STOXX Ltd is a global index provider, currently calculating a global index family of over 7,000 rules-based and transparent indices. STOXX indices are licensed to more than 500 companies globally. Three of Europe’s top ETFs and 30 per cent of all European ETF AUM are based on STOXX indices.
Last year there were myriad developments as STOXX Ltd continues to cement its place as one of the world’s foremost pioneers in index creation. On the licensing front there were numerous announcements in support of ETF providers in the US and Asia.
Last October, for example, STOXX announced that the STOXX Europe 600 Index had been licensed to ALPS, a leading US Investment Manager, to serve as the basis for a new ETF – the ALPS STOXX Europe 600 ETF. This was the first time that the STOXX Europe 600 had been licensed to underlie an ETF in the United States. Currently, 10 ETPs are available on the index globally.
Last June, STOXX further developed its footprint in Asia by announcing the licensing of two STOXX Minimum Variance indices to Resona Bank to be used in passive funds by Japanese pension funds. The indices use Harry M Markowitz’s Nobel Prize-winning Modern Portfolio Theory to create a hypothetical, risk-optimised portfolio based on a variety of STOXX indices.
The objective of the indices is to provide access to the respective markets by varying the weights of the stocks of the underlying broad indices in such a way that the overall portfolio of the minimum variance index has the lowest possible volatility.
Also last year, EURO STOXX 50 Hedged JPY Index was licensed to Nomura Asset Management and EURO STOXX Small Index was licensed to State Street Global Advisors.
To illustrate the extent of innovation when it comes to index creation, last September the firm rolled out the STOXX Global 3D Printing Tradable Daily Short Index. The index was licensed to HypoVereinsbank onemarkets (UniCredit Bank AG) to serve as the basis of an index certificate. This Index replicates a short investment strategy that is inversely linked to the daily performance of the STOXX Global 3D Printing Tradable Index: i.e. a negative performance of the underlying index result in a positive performance of the Index.

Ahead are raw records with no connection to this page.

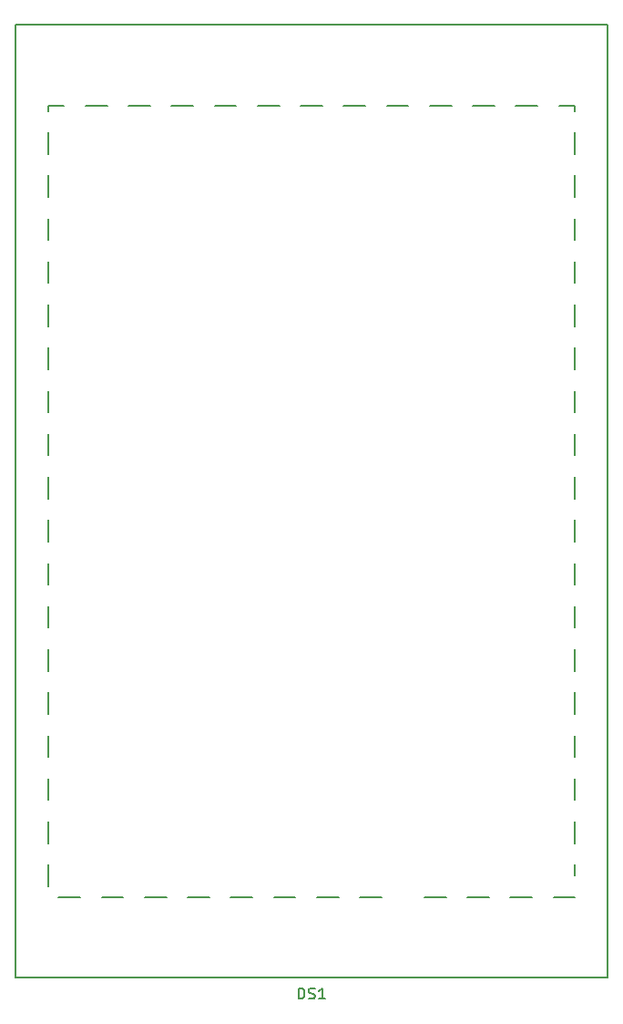
<source format=gbr>
%TF.GenerationSoftware,KiCad,Pcbnew,5.1.10*%
%TF.CreationDate,2021-12-05T17:02:08-05:00*%
%TF.ProjectId,display,64697370-6c61-4792-9e6b-696361645f70,v1.0*%
%TF.SameCoordinates,Original*%
%TF.FileFunction,Legend,Top*%
%TF.FilePolarity,Positive*%
%FSLAX46Y46*%
G04 Gerber Fmt 4.6, Leading zero omitted, Abs format (unit mm)*
G04 Created by KiCad (PCBNEW 5.1.10) date 2021-12-05 17:02:08*
%MOMM*%
%LPD*%
G01*
G04 APERTURE LIST*
%ADD10C,0.150000*%
G04 APERTURE END LIST*
D10*
%TO.C,DS1*%
X244500000Y-97750000D02*
X244500000Y-95750000D01*
X244500000Y-101750000D02*
X244500000Y-99750000D01*
X244500000Y-105750000D02*
X244500000Y-103750000D01*
X244500000Y-109750000D02*
X244500000Y-107750000D01*
X244500000Y-113750000D02*
X244500000Y-111750000D01*
X244500000Y-117750000D02*
X244500000Y-115750000D01*
X244500000Y-121750000D02*
X244500000Y-119750000D01*
X244500000Y-125750000D02*
X244500000Y-123750000D01*
X244500000Y-129750000D02*
X244500000Y-127750000D01*
X244500000Y-133750000D02*
X244500000Y-131750000D01*
X244500000Y-137750000D02*
X244500000Y-135750000D01*
X244500000Y-141750000D02*
X244500000Y-139750000D01*
X244500000Y-145750000D02*
X244500000Y-143750000D01*
X244500000Y-149750000D02*
X244500000Y-147750000D01*
X244500000Y-153750000D02*
X244500000Y-151750000D01*
X244500000Y-157750000D02*
X244500000Y-155750000D01*
X244500000Y-161750000D02*
X244500000Y-159750000D01*
X244500000Y-164750000D02*
X244500000Y-163750000D01*
X244500000Y-93250000D02*
X244500000Y-93750000D01*
X201000000Y-93250000D02*
X199000000Y-93250000D01*
X205000000Y-93250000D02*
X203000000Y-93250000D01*
X209000000Y-93250000D02*
X207000000Y-93250000D01*
X213000000Y-93250000D02*
X211000000Y-93250000D01*
X217000000Y-93250000D02*
X215000000Y-93250000D01*
X221000000Y-93250000D02*
X219000000Y-93250000D01*
X225000000Y-93250000D02*
X223000000Y-93250000D01*
X229000000Y-93250000D02*
X227000000Y-93250000D01*
X233000000Y-93250000D02*
X231000000Y-93250000D01*
X237000000Y-93250000D02*
X235000000Y-93250000D01*
X241000000Y-93250000D02*
X239000000Y-93250000D01*
X244500000Y-93250000D02*
X243000000Y-93250000D01*
X195500000Y-93250000D02*
X197000000Y-93250000D01*
X195500000Y-93750000D02*
X195500000Y-93250000D01*
X195500000Y-97750000D02*
X195500000Y-95750000D01*
X195500000Y-101750000D02*
X195500000Y-99750000D01*
X195500000Y-105750000D02*
X195500000Y-103750000D01*
X195500000Y-109750000D02*
X195500000Y-107750000D01*
X195500000Y-113750000D02*
X195500000Y-111750000D01*
X195500000Y-117750000D02*
X195500000Y-115750000D01*
X195500000Y-121750000D02*
X195500000Y-119750000D01*
X195500000Y-125750000D02*
X195500000Y-123750000D01*
X195500000Y-129750000D02*
X195500000Y-127750000D01*
X195500000Y-133750000D02*
X195500000Y-131750000D01*
X195500000Y-137750000D02*
X195500000Y-135750000D01*
X195500000Y-141750000D02*
X195500000Y-139750000D01*
X195500000Y-145750000D02*
X195500000Y-143750000D01*
X195500000Y-149750000D02*
X195500000Y-147750000D01*
X195500000Y-153750000D02*
X195500000Y-151750000D01*
X195500000Y-157750000D02*
X195500000Y-155750000D01*
X195500000Y-161750000D02*
X195500000Y-159750000D01*
X195500000Y-165750000D02*
X195500000Y-163750000D01*
X198500000Y-166750000D02*
X196500000Y-166750000D01*
X202500000Y-166750000D02*
X200500000Y-166750000D01*
X206500000Y-166750000D02*
X204500000Y-166750000D01*
X210500000Y-166750000D02*
X208500000Y-166750000D01*
X214500000Y-166750000D02*
X212500000Y-166750000D01*
X218500000Y-166750000D02*
X216500000Y-166750000D01*
X222500000Y-166750000D02*
X220500000Y-166750000D01*
X226500000Y-166750000D02*
X224500000Y-166750000D01*
X232500000Y-166750000D02*
X230500000Y-166750000D01*
X236500000Y-166750000D02*
X234500000Y-166750000D01*
X240500000Y-166750000D02*
X238500000Y-166750000D01*
X244500000Y-166750000D02*
X242500000Y-166750000D01*
X247500000Y-174250000D02*
X247500000Y-85750000D01*
X192500000Y-174250000D02*
X247500000Y-174250000D01*
X192500000Y-85750000D02*
X192500000Y-174250000D01*
X247500000Y-85750000D02*
X192500000Y-85750000D01*
X218785714Y-176202380D02*
X218785714Y-175202380D01*
X219023809Y-175202380D01*
X219166666Y-175250000D01*
X219261904Y-175345238D01*
X219309523Y-175440476D01*
X219357142Y-175630952D01*
X219357142Y-175773809D01*
X219309523Y-175964285D01*
X219261904Y-176059523D01*
X219166666Y-176154761D01*
X219023809Y-176202380D01*
X218785714Y-176202380D01*
X219738095Y-176154761D02*
X219880952Y-176202380D01*
X220119047Y-176202380D01*
X220214285Y-176154761D01*
X220261904Y-176107142D01*
X220309523Y-176011904D01*
X220309523Y-175916666D01*
X220261904Y-175821428D01*
X220214285Y-175773809D01*
X220119047Y-175726190D01*
X219928571Y-175678571D01*
X219833333Y-175630952D01*
X219785714Y-175583333D01*
X219738095Y-175488095D01*
X219738095Y-175392857D01*
X219785714Y-175297619D01*
X219833333Y-175250000D01*
X219928571Y-175202380D01*
X220166666Y-175202380D01*
X220309523Y-175250000D01*
X221261904Y-176202380D02*
X220690476Y-176202380D01*
X220976190Y-176202380D02*
X220976190Y-175202380D01*
X220880952Y-175345238D01*
X220785714Y-175440476D01*
X220690476Y-175488095D01*
%TD*%
M02*

</source>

The underlying STOXX Global 3D Printing Tradable Index comprises companies out of the STOXX Global Total Market Index that generate more than one per cent of their revenues from the 3D printing sector.
“The STOXX Global 3D Printing index family is a recent and appropriate example that showcases our innovation,” says Hartmut Graf (pictured), CEO of STOXX. “The short index allows sophisticated market participants to make tactical investments during bearish markets. And the long index offers market participants an innovative and strictly rules-based tool to participate from the performance of this booming sector.”

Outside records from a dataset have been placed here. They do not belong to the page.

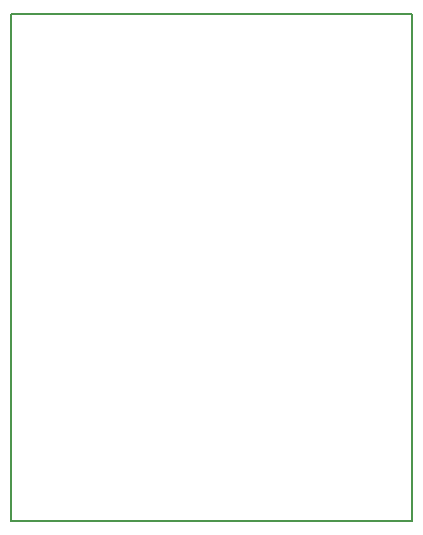
<source format=gbr>
G04 DipTrace 3.1.0.0*
G04 BottomAssy.gbr*
%MOIN*%
G04 #@! TF.FileFunction,Drawing,Bot*
G04 #@! TF.Part,Single*
%ADD11C,0.005512*%
%FSLAX26Y26*%
G04*
G70*
G90*
G75*
G01*
G04 BotAssy*
%LPD*%
X393701Y393701D2*
D11*
Y2086614D1*
X1732284D1*
Y393701D1*
X393701D1*
M02*

</source>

This year has been a positive start at STOXX Ltd. In February, an important addition to its smart beta offering was announced with the arrival of the STOXX Sharpe Ratio indices; a first-in-kind family of indices. The indices include stocks from the respective benchmarks that have the highest Sharpe ratios, excluding those with low dividend yields and low liquidity.
JP Morgan has licensed the STOXX Europe Sharpe Ratio 50 Index, based on the STOXX Europe 600 Index whereby those 50 companies with the highest one-year Sharpe ratios are included in the index, for a structured product.